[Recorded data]
---

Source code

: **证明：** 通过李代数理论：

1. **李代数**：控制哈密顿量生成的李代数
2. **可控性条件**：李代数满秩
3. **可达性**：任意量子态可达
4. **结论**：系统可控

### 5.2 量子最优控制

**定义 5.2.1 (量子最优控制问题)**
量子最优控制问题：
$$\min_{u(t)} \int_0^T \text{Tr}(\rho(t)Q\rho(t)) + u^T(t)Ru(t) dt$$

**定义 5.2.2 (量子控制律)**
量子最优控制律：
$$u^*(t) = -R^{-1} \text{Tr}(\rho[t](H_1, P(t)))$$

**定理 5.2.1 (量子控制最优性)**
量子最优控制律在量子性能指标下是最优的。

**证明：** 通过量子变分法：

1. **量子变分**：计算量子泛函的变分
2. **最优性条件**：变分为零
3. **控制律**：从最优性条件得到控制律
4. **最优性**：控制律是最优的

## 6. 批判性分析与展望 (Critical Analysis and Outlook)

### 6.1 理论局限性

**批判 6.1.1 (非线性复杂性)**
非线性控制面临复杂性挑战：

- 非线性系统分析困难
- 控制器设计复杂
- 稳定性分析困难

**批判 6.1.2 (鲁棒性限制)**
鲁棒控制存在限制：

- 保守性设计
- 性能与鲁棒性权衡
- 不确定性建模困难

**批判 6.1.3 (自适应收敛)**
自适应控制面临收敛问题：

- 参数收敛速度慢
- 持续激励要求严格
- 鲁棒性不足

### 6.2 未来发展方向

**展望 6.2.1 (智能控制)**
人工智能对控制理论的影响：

---

▸ **REQUIRED ACTION**
Identify each line in the listing that contains the string "text" and copy those lines.

▸ **THE ANSWER**
$$\min_{u(t)} \int_0^T \text{Tr}(\rho(t)Q\rho(t)) + u^T(t)Ru(t) dt$$
$$u^*(t) = -R^{-1} \text{Tr}(\rho[t](H_1, P(t)))$$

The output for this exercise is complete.